Wendy swats his arm, leaning toward me. “There’s a class system in England that you really don’t have in the States. And Bryce has had a lot to drink.”
She’s defending Theo, but he behaves as if she hasn’t spoken. As if she’s invisible to him. Why?
“I’m simply objecting to the phrasing!” Bryce shouts. “You know I’m right. Or did you not want your sweet young wife to realize how humble your origins are?”
Theo’s hand flexes. “I have no issue with my origins, though you may think a bit highly of your own.”
Bryce rolls his eyes. “He’s spent too much time in the States, clearly. I was just having a bit of fun.”
“Interesting,” I reply. “In the States we call that being a bit of a prick, but you do you.”

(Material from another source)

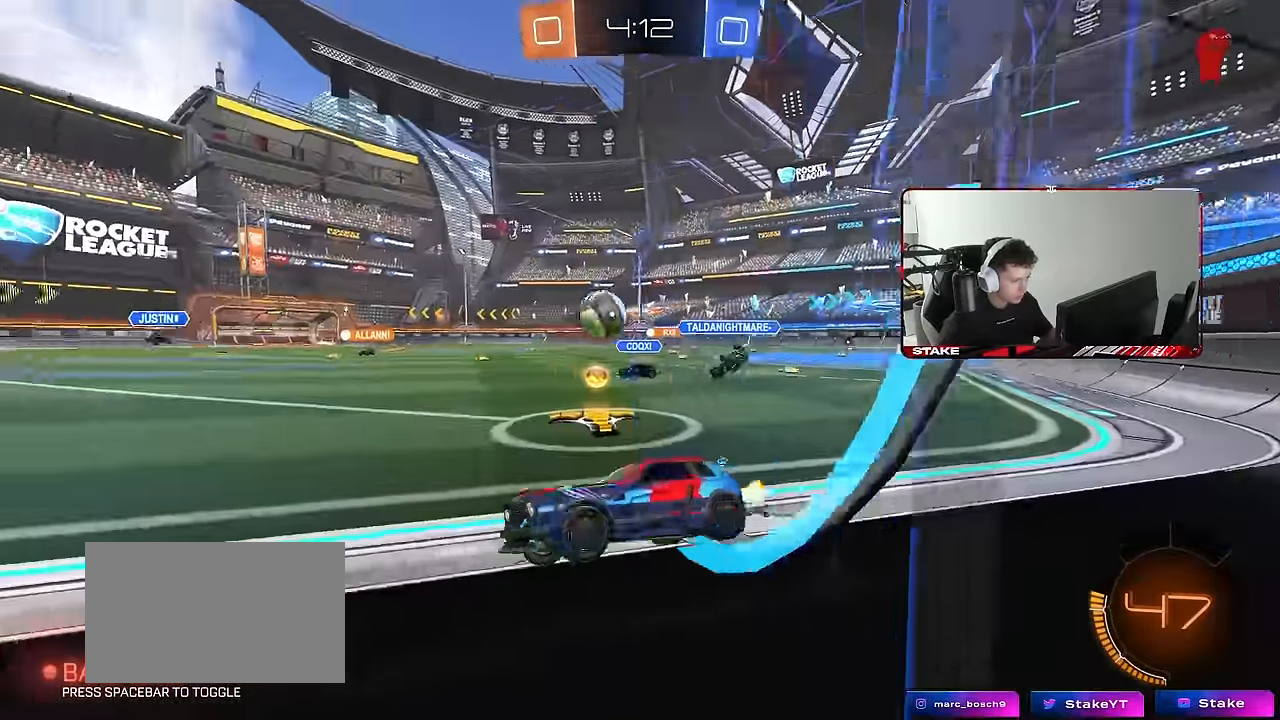
{"keys": ["d", "w"], "mouse": [], "events": [[233, "shift", "down"], [467, "shift", "up"]]}
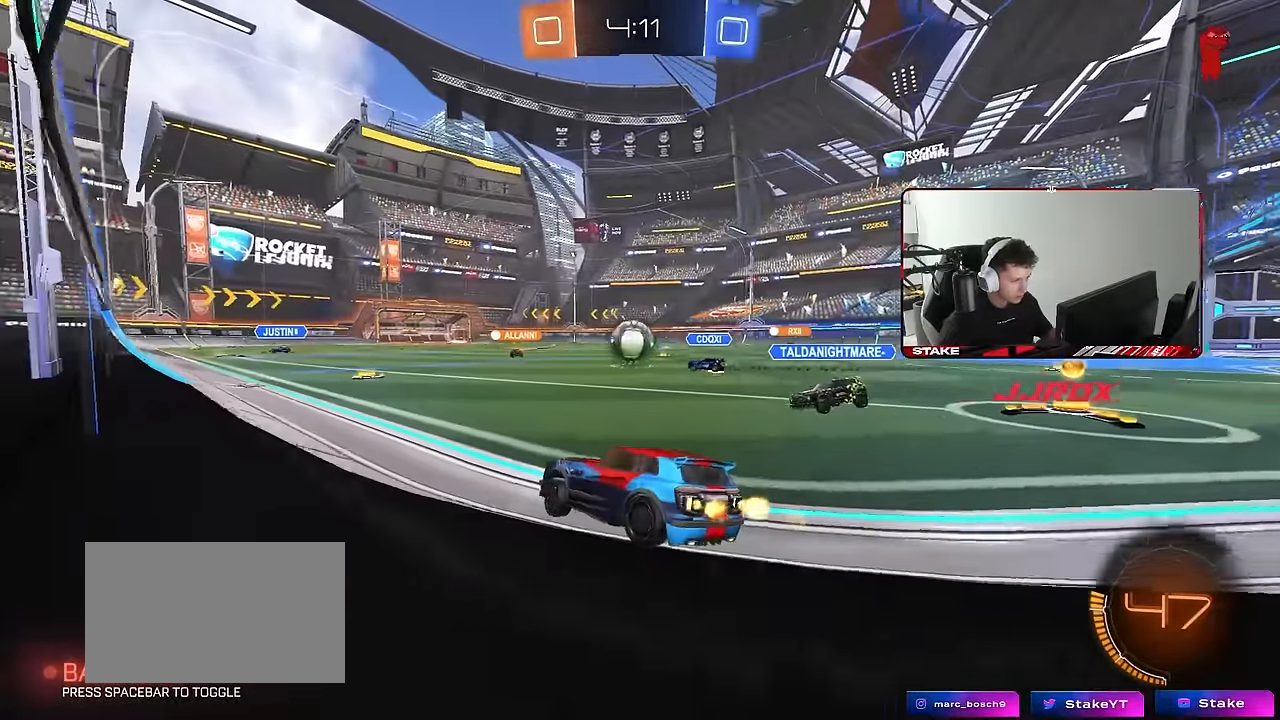
{"keys": ["d", "shift", "w"], "mouse": [], "events": [[483, "shift", "down"]]}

Peter laughs. “That’s what we call it here too. I’m beginning to see why you married her, Theo.”
“It would be refreshing if we could spend two minutes tonight not discussing how wonderful Theo is,” Bryce announces.
Ross jumps in, suggesting a game of billiards…and suddenly I find myself at the large table with only Wendy and Peter.
She raises her glass to me. “Well, we thought he couldn’t be reformed. You need to write a book on what magic you’ve used to make him commit.”
Peter frowns, as if she’s alluded to something she shouldn’t have.
I set my glass down. “I’m not sure what you mean.”
“Oh, don’t you know?” she asks. “Our Theo dated absolutely everyone until he met Fi, and after that debacle, he got a thousand times worse. We thought he’d never let himself get tied down again.”